Once upon a time, Joe McGinniss was a reputable and respected journalist.
After The Rogue, he isn't anymore. He never will be again.
The full extent to which McGinniss' creepy obsession with Sarah Palin has destroyed him seems to be entirely lost on McGinniss, along with the fact that his double-speak regarding Palin has not escaped notice.
For example, McGinniss claimed in an interview with CNN's Piers Morgan that the linkage of his book to supermarket tabloids was the result of the National Enquirer publishing tales contained in his book, only to later admit that he used that publication as a source.
But that isn't McGinniss' most serious problem.

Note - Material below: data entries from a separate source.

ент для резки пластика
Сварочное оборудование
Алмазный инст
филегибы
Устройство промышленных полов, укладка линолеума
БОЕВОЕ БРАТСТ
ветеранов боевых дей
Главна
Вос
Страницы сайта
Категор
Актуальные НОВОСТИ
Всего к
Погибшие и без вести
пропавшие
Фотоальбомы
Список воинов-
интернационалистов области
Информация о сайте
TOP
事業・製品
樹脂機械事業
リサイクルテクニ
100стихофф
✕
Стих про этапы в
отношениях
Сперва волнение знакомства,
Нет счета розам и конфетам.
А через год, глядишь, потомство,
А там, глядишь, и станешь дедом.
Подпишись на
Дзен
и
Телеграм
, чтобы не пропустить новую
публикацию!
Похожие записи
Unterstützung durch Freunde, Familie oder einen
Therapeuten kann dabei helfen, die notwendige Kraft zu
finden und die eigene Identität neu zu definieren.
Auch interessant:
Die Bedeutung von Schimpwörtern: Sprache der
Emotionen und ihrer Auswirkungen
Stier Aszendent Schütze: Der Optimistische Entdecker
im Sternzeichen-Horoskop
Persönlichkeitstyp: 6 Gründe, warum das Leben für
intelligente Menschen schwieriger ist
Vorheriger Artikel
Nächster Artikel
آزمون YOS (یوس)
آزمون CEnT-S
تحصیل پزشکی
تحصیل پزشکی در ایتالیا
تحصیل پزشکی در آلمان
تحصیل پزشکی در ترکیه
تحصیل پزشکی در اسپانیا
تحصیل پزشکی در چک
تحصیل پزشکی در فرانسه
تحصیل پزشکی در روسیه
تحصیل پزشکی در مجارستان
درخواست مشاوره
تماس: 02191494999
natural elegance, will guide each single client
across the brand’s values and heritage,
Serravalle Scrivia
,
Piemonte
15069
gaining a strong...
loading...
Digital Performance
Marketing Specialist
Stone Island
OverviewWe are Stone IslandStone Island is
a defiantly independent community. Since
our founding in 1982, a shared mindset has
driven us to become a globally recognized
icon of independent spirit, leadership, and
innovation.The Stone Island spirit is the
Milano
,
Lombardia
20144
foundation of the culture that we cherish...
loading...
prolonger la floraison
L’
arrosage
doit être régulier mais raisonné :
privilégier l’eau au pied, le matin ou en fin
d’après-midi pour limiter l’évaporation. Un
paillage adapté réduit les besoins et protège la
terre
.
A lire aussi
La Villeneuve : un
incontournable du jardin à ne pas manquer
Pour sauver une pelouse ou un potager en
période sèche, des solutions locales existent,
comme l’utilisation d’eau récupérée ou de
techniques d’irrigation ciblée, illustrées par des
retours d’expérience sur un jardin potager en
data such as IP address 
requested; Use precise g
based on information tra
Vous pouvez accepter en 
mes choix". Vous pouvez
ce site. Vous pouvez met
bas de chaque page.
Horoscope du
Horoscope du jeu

McGinniss' most serious problem is the single thread that unravels not only The Rogue, but McGinniss' entire career.
Two separate claims are made in The Rogue that, together, cannot be true. Only one or the other can be true.
In the book -- an assertion McGinniss has repeated at length during the rapidly-dwindling media interviews he's given in support of the book, he claims that Palin is a religious fanatic.
"She sounds stupid and she is stupid, so that part is real," McGinnis remarked. "This folksy, family values kind of thing, it's just the opposite. She's not folksy, she's not warm, she's not personable, she's not just the girl next door. She's a vengeful, mean spirited, somewhat paranoid woman who's also a religious fanatic."
The banal malice of McGinniss' words have long been typical of the manner in which she's approached by the left.
But, as The Rogue would also have it, Palin actually is not religious at all.
As revealled by an embarrassingly-fawning review in the Toronto Star:
"'There was no religion,' an insider reveals. 'There was nothing about God. There was no Christ. Nobody prayed. No Bibles. No crosses. None of that was ever there. Never.'"So McGinniss writes that Palin is, deep down, a fanatical religious fundamentalist. And he also writes that Palin's public displays of religious belief are a sham, because she and her family are not even remotely religious.
It doesn't take a PHD in philosophy to recognize that both of these things can be true. One could be true. Or the other could be true. But not the two together.
So which one of these two possibilities is true? So far, it's a question that the few media outlets that have allowed his presence to pollute their broadcasts have so far declined to ask him.
With the media turning away from McGinniss, it's clear that they've figured out that the precise worth of his book is pure bullshit.
The fact that he can so rarely keep his story straight is just the icing on that particular pile of cow dung.